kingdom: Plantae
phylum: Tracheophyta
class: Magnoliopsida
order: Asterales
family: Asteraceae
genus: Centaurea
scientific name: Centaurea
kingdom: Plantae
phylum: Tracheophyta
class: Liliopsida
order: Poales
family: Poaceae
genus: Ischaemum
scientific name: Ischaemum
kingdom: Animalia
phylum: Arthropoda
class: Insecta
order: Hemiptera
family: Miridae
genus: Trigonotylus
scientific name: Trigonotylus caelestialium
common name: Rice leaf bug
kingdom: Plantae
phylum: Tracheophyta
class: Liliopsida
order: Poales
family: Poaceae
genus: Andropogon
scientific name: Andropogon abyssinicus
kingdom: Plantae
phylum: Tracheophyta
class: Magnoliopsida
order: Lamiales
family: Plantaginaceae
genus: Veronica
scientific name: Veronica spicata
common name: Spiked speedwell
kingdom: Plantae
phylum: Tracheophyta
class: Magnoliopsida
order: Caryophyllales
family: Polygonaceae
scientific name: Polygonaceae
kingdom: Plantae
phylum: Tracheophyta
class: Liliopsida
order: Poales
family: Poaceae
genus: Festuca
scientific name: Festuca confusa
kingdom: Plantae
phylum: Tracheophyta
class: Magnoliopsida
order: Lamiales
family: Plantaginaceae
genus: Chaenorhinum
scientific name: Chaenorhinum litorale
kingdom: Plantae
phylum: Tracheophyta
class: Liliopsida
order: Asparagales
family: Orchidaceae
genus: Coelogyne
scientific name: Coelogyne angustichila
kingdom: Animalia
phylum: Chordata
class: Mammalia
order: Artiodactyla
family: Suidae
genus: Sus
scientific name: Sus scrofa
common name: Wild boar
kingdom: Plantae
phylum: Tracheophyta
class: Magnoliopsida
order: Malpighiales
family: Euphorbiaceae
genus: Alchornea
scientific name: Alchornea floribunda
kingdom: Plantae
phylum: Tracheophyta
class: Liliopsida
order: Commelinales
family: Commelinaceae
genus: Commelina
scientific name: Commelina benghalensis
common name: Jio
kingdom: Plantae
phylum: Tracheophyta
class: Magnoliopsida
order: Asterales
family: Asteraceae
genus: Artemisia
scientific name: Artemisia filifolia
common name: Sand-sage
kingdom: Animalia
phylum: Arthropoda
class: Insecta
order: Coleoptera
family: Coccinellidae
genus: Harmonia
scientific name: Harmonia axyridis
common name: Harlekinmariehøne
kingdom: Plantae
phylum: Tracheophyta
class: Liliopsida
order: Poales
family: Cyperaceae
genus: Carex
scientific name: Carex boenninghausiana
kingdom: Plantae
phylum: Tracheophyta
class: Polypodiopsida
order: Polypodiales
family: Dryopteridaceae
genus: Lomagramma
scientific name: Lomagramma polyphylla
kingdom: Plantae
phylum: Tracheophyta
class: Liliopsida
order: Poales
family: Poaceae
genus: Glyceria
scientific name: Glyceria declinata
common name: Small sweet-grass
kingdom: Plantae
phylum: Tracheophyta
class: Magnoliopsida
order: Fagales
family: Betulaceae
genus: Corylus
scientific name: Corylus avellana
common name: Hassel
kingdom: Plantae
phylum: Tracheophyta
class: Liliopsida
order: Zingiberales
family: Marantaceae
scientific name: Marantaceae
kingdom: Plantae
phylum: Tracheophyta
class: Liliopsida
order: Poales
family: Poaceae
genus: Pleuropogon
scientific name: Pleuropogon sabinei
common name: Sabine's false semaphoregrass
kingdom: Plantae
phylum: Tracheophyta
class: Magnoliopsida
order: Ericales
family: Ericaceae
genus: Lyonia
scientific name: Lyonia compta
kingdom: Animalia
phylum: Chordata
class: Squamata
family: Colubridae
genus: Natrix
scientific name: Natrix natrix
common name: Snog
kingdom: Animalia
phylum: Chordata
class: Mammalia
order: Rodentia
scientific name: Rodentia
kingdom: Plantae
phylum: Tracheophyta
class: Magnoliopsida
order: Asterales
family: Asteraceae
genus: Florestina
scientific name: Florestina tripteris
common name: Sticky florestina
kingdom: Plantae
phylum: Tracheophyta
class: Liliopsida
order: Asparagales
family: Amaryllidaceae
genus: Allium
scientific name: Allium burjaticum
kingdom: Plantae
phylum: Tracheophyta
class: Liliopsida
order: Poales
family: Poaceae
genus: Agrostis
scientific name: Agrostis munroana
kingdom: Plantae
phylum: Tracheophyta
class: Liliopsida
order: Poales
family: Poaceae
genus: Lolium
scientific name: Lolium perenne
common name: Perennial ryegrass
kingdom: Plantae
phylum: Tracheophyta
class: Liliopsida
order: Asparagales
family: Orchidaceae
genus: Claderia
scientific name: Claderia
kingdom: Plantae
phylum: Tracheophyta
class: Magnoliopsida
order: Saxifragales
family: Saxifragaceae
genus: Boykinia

### TASK REQUIREMENTS
Copy out all of the data above line for line, with nothing altered.

### RESPONSE TO THIS EXERCISE
kingdom: Plantae
phylum: Tracheophyta
class: Magnoliopsida
order: Asterales
family: Asteraceae
genus: Centaurea
scientific name: Centaurea
kingdom: Plantae
phylum: Tracheophyta
class: Liliopsida
order: Poales
family: Poaceae
genus: Ischaemum
scientific name: Ischaemum
kingdom: Animalia
phylum: Arthropoda
class: Insecta
order: Hemiptera
family: Miridae
genus: Trigonotylus
scientific name: Trigonotylus caelestialium
common name: Rice leaf bug
kingdom: Plantae
phylum: Tracheophyta
class: Liliopsida
order: Poales
family: Poaceae
genus: Andropogon
scientific name: Andropogon abyssinicus
kingdom: Plantae
phylum: Tracheophyta
class: Magnoliopsida
order: Lamiales
family: Plantaginaceae
genus: Veronica
scientific name: Veronica spicata
common name: Spiked speedwell
kingdom: Plantae
phylum: Tracheophyta
class: Magnoliopsida
order: Caryophyllales
family: Polygonaceae
scientific name: Polygonaceae
kingdom: Plantae
phylum: Tracheophyta
class: Liliopsida
order: Poales
family: Poaceae
genus: Festuca
scientific name: Festuca confusa
kingdom: Plantae
phylum: Tracheophyta
class: Magnoliopsida
order: Lamiales
family: Plantaginaceae
genus: Chaenorhinum
scientific name: Chaenorhinum litorale
kingdom: Plantae
phylum: Tracheophyta
class: Liliopsida
order: Asparagales
family: Orchidaceae
genus: Coelogyne
scientific name: Coelogyne angustichila
kingdom: Animalia
phylum: Chordata
class: Mammalia
order: Artiodactyla
family: Suidae
genus: Sus
scientific name: Sus scrofa
common name: Wild boar
kingdom: Plantae
phylum: Tracheophyta
class: Magnoliopsida
order: Malpighiales
family: Euphorbiaceae
genus: Alchornea
scientific name: Alchornea floribunda
kingdom: Plantae
phylum: Tracheophyta
class: Liliopsida
order: Commelinales
family: Commelinaceae
genus: Commelina
scientific name: Commelina benghalensis
common name: Jio
kingdom: Plantae
phylum: Tracheophyta
class: Magnoliopsida
order: Asterales
family: Asteraceae
genus: Artemisia
scientific name: Artemisia filifolia
common name: Sand-sage
kingdom: Animalia
phylum: Arthropoda
class: Insecta
order: Coleoptera
family: Coccinellidae
genus: Harmonia
scientific name: Harmonia axyridis
common name: Harlekinmariehøne
kingdom: Plantae
phylum: Tracheophyta
class: Liliopsida
order: Poales
family: Cyperaceae
genus: Carex
scientific name: Carex boenninghausiana
kingdom: Plantae
phylum: Tracheophyta
class: Polypodiopsida
order: Polypodiales
family: Dryopteridaceae
genus: Lomagramma
scientific name: Lomagramma polyphylla
kingdom: Plantae
phylum: Tracheophyta
class: Liliopsida
order: Poales
family: Poaceae
genus: Glyceria
scientific name: Glyceria declinata
common name: Small sweet-grass
kingdom: Plantae
phylum: Tracheophyta
class: Magnoliopsida
order: Fagales
family: Betulaceae
genus: Corylus
scientific name: Corylus avellana
common name: Hassel
kingdom: Plantae
phylum: Tracheophyta
class: Liliopsida
order: Zingiberales
family: Marantaceae
scientific name: Marantaceae
kingdom: Plantae
phylum: Tracheophyta
class: Liliopsida
order: Poales
family: Poaceae
genus: Pleuropogon
scientific name: Pleuropogon sabinei
common name: Sabine's false semaphoregrass
kingdom: Plantae
phylum: Tracheophyta
class: Magnoliopsida
order: Ericales
family: Ericaceae
genus: Lyonia
scientific name: Lyonia compta
kingdom: Animalia
phylum: Chordata
class: Squamata
family: Colubridae
genus: Natrix
scientific name: Natrix natrix
common name: Snog
kingdom: Animalia
phylum: Chordata
class: Mammalia
order: Rodentia
scientific name: Rodentia
kingdom: Plantae
phylum: Tracheophyta
class: Magnoliopsida
order: Asterales
family: Asteraceae
genus: Florestina
scientific name: Florestina tripteris
common name: Sticky florestina
kingdom: Plantae
phylum: Tracheophyta
class: Liliopsida
order: Asparagales
family: Amaryllidaceae
genus: Allium
scientific name: Allium burjaticum
kingdom: Plantae
phylum: Tracheophyta
class: Liliopsida
order: Poales
family: Poaceae
genus: Agrostis
scientific name: Agrostis munroana
kingdom: Plantae
phylum: Tracheophyta
class: Liliopsida
order: Poales
family: Poaceae
genus: Lolium
scientific name: Lolium perenne
common name: Perennial ryegrass
kingdom: Plantae
phylum: Tracheophyta
class: Liliopsida
order: Asparagales
family: Orchidaceae
genus: Claderia
scientific name: Claderia
kingdom: Plantae
phylum: Tracheophyta
class: Magnoliopsida
order: Saxifragales
family: Saxifragaceae
genus: Boykinia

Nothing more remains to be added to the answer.